We Who Have Known Many Shores
CURATOR: Suzanne Carte
“We Who Have Known Many Shores is for all of us who have come from elsewhere – built home and fallen in love with the land, here.” – Alize Zorlutuna
We Who Have Known Many Shores brings together material practices rooted in Anatolian textiles, ceramics, and marbling, with contemporary mediums, to forge new directions for considering diasporic relationships to place and belonging. Conjuring earth, air, water, fire, and spirit, transdisciplinary artist Alize Zorlutuna collages mediums, methods, and geographies at the Art Gallery of Burlington (AGB) for their first solo exhibition in a public art gallery.

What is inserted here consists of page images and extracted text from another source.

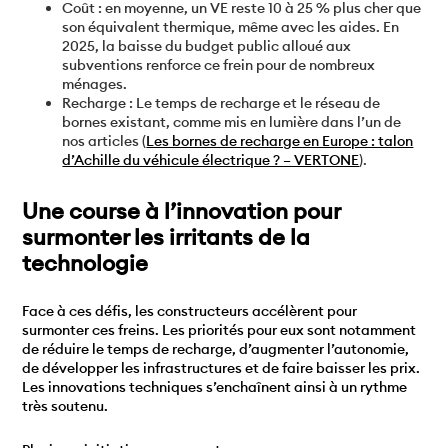
Coût : en moyenne, un VE reste 10 à 25 % plus cher que
son équivalent thermique, même avec les aides. En
2025, la baisse du budget public alloué aux
subventions renforce ce frein pour de nombreux
ménages.
Recharge : Le temps de recharge et le réseau de
bornes existant, comme mis en lumière dans l’un de
nos articles (
Les bornes de recharge en Europe : talon
d’Achille du véhicule électrique ? – VERTONE
).
Une course à l’innovation pour
surmonter les irritants de la
technologie
Face à ces défis, les constructeurs accélèrent pour
surmonter ces freins. Les priorités pour eux sont notamment
de réduire le temps de recharge, d’augmenter l’autonomie,
de développer les infrastructures et de faire baisser les prix.
Les innovations techniques s’enchaînent ainsi à un rythme
très soutenu.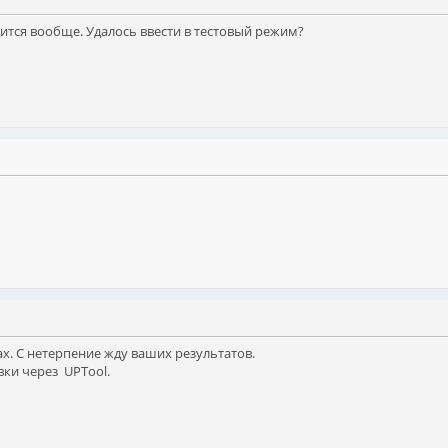
дится вообще. Удалось ввести в тестовый режим?
х. С нетерпение жду ваших результатов.
вки через UPTool.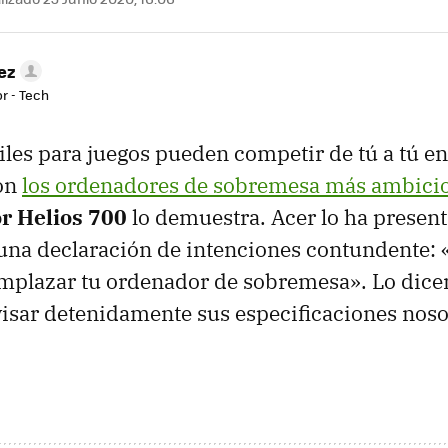
ez
r - Tech
iles para juegos pueden competir de tú a tú e
con
los ordenadores de sobremesa más ambici
r Helios 700
lo demuestra. Acer lo ha presen
una declaración de intenciones contundente: «
plazar tu ordenador de sobremesa». Lo dicen 
isar detenidamente sus especificaciones noso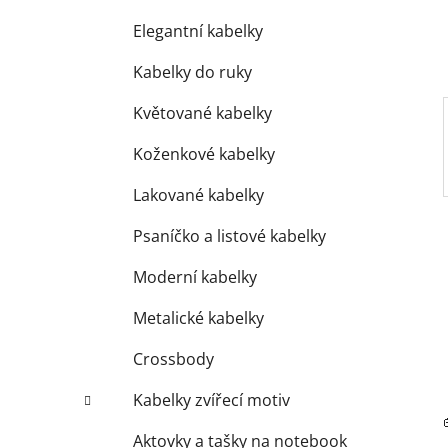
í
p
Elegantní kabelky
a
Kabelky do ruky
n
e
Květované kabelky
l
Koženkové kabelky
Lakované kabelky
Psaníčko a listové kabelky
Moderní kabelky
Metalické kabelky
Crossbody
Kabelky zvířecí motiv
Aktovky a tašky na notebook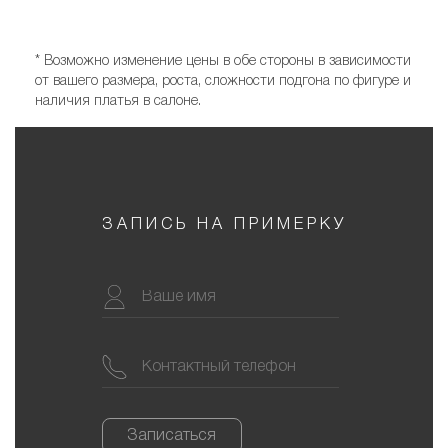
* Возможно изменение цены в обе стороны в зависимости
от вашего размера, роста, сложности подгона по фигуре и
наличия платья в салоне.
ЗАПИСЬ НА ПРИМЕРКУ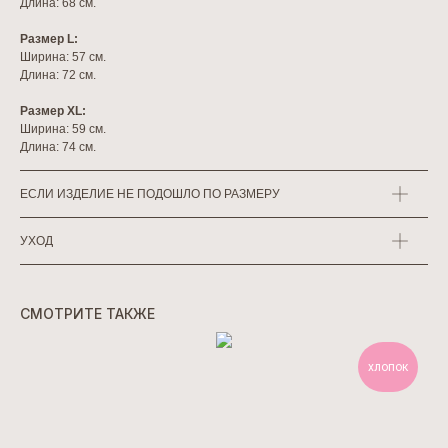
Длина: 68 см.
Размер L:
Ширина: 57 см.
Длина: 72 см.
Размер XL:
Ширина: 59 см.
Длина: 74 см.
ЕСЛИ ИЗДЕЛИЕ НЕ ПОДОШЛО ПО РАЗМЕРУ
УХОД
СМОТРИТЕ ТАКЖЕ
хлопок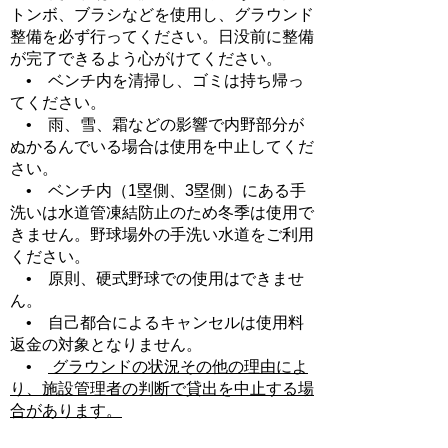
トンボ、ブラシなどを使用し、グラウンド
整備を必ず行ってください。日没前に整備
が完了できるよう心がけてください。
• ベンチ内を清掃し、ゴミは持ち帰っ
てください。
• 雨、雪、霜などの影響で内野部分が
ぬかるんでいる場合は使用を中止してくだ
さい。
• ベンチ内（1塁側、3塁側）にある手
洗いは水道管凍結防止のため冬季は使用で
きません。野球場外の手洗い水道をご利用
ください。
• 原則、硬式野球での使用はできませ
ん。
• 自己都合によるキャンセルは使用料
返金の対象となりません。
•
グラウンドの状況その他の理由によ
り、施設管理者の判断で貸出を中止する場
合があります。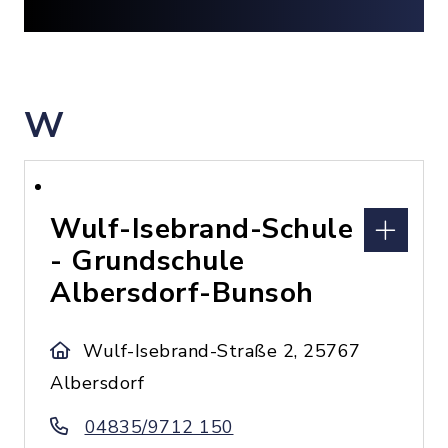
W
Wulf-Isebrand-Schule
- Grundschule
Albersdorf-Bunsoh
Wulf-Isebrand-Straße 2, 25767
Albersdorf
04835/9712 150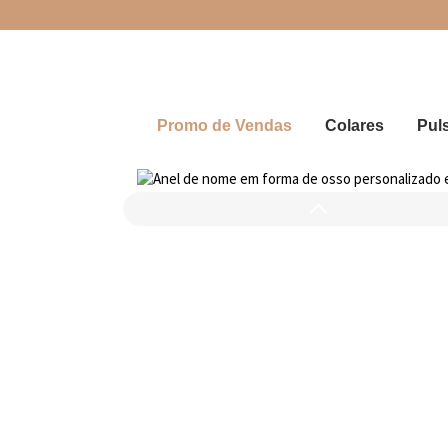
Promo de Vendas
Colares
Pul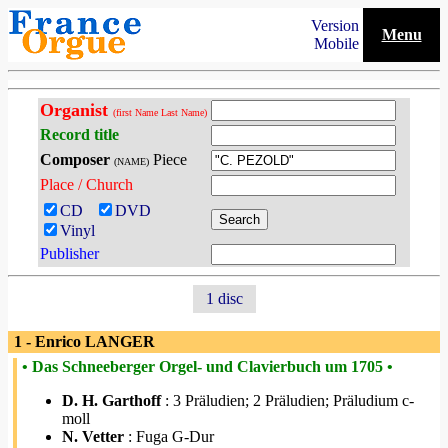
Version
Menu
Mobile
Organist
(first Name Last Name)
Record title
Composer
Piece
(NAME)
Place / Church
CD
DVD
Vinyl
Publisher
1 disc
1 - Enrico LANGER
• Das Schneeberger Orgel- und Clavierbuch um 1705 •
D. H. Garthoff
: 3 Präludien; 2 Präludien; Präludium c-
moll
N. Vetter
: Fuga G-Dur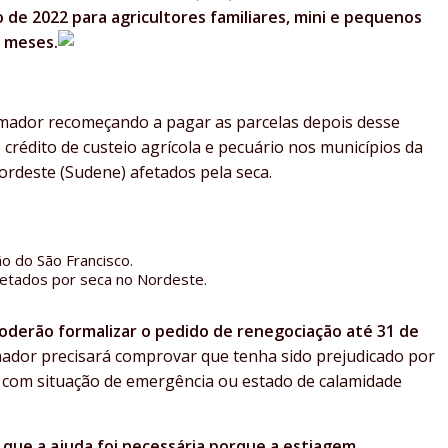
o de 2022 para agricultores familiares, mini e pequenos
8 meses.
mador recomeçando a pagar as parcelas depois desse
 crédito de custeio agrícola e pecuário nos municípios da
rdeste (Sudene) afetados pela seca.
o do São Francisco.
fetados por seca no Nordeste.
oderão formalizar o pedido de renegociação até 31 de
omador precisará comprovar que tenha sido prejudicado por
 com situação de emergência ou estado de calamidade
 que a ajuda foi necessária porque a estiagem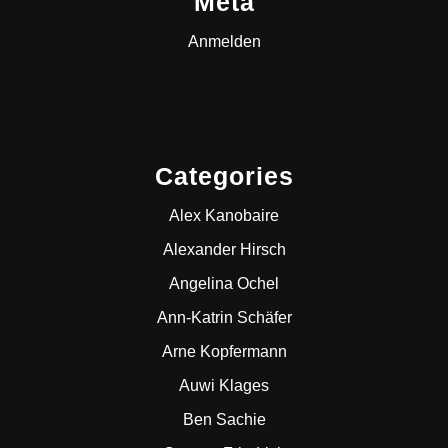
Meta
Anmelden
Categories
Alex Kanobaire
Alexander Hirsch
Angelina Ochel
Ann-Katrin Schäfer
Arne Kopfermann
Auwi Klages
Ben Sachie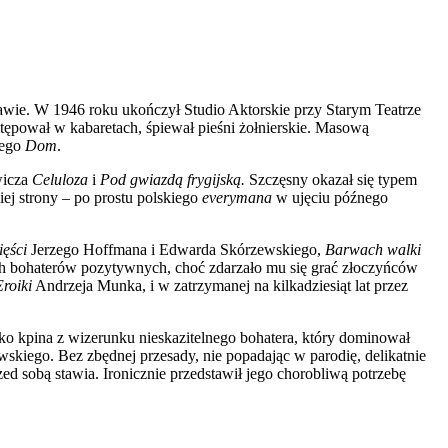
wie. W 1946 roku ukończył Studio Aktorskie przy Starym Teatrze
pował w kabaretach, śpiewał pieśni żołnierskie. Masową
iego
Dom
.
wicza
Celuloza
i
Pod gwiazdą frygijską.
Szczęsny okazał się typem
ej strony – po prostu polskiego
everymana
w ujęciu późnego
ięści
Jerzego Hoffmana i Edwarda Skórzewskiego,
Barwach walki
ch bohaterów pozytywnych, choć zdarzało mu się grać złoczyńców
Eroiki
Andrzeja Munka, i w zatrzymanej na kilkadziesiąt lat przez
ko kpina z wizerunku nieskazitelnego bohatera, który dominował
skiego. Bez zbędnej przesady, nie popadając w parodię, delikatnie
rzed sobą stawia. Ironicznie przedstawił jego chorobliwą potrzebę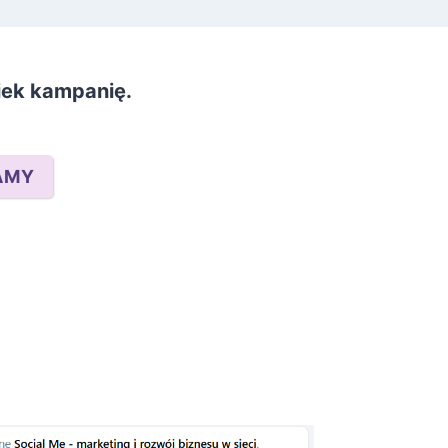
wiek kampanię.
AMY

Exploring ancestral material practices through contemporary means, Zorlutuna reconnects threads that have been severed through displacement, imagining what healing might look like for those who have been separated from their homelands. Their approach emerges from years of research, training, and practice engaging with material and cultural technologies from the SWANA region (Southwest Asia and North Africa) while thinking through relationships to place, settler-colonialism, diaspora, and healing. Following generations of makers, Zorlutuna traces the ornament of past and creation of the present. They repeat patterns and actions known to many hands—the marbling of Ebru, the tufting of carpets, the coiling of ceramic vessels, the dying of silks; their hands hold deeply embodied knowledge and wisdom acquired through repeated engagement with traditional craft practices and a collaboration with the elements.
We Who Have Known Many Shores addresses diasporic relationships to land and water by tracing the outlines of waterways that have informed Zorlutuna’s sense of home. Using fabric, seeds, and video, they trace the contours of Lake Ontario’s shores, bends in the Humber River, and key waterways in Anatolia – the continental boundary of the Bosporus Strait, and the Marmara, Aegean, and Mediterranean seas. Incorporating healing plants from Anatolia and Turtle Island, as well as inviting the elements of wind and water into the exhibition, Zorlutuna explores the emotional landscape of belonging to place.
We Who Have Known Many Shores is a constellation of gestures, that together form a portal, inviting us to reach back to another time and place caught in the body’s memory to begin healing our collective futures.
Meet the artists
Alize Zorlutuna
Alize Zorlutuna is a queer transdisciplinary artist, writer, and educator whose work explores relationships to land, culture, and the more-than-human, while thinking through history, ancestral wisdom, and healing. Having moved between Tkarón:to and Anatolia (present-day Turkey) both physically and culturally throughout their life has informed Alize’s practice—making them attentive to spaces of encounter. Alize enlists poetics and a sensitivity to materials in works that span video, installation, printed matter, performance, and sculpture. The body and its sensorial capacities are central to their work. Alize lives and works in Tkarón:to.
Alize has presented their work in galleries and artist-run centers across Turtle Island, including Agnes Etherington Art Centre, Plug In ICA, InterAccess, VIVO Media Arts Centre, Mercer Union Centre For Contemporary Art, Doris McCarthy Gallery, The Next Contemporary, Gallery TPW, Varley Art Gallery, XPACE, Audain Art Museum, Stride Gallery, and Access Gallery, as well as internationally at The New School: Parsons (NY), Mind Art core (Chicago) and Club Cultural Matienzo (Argentina).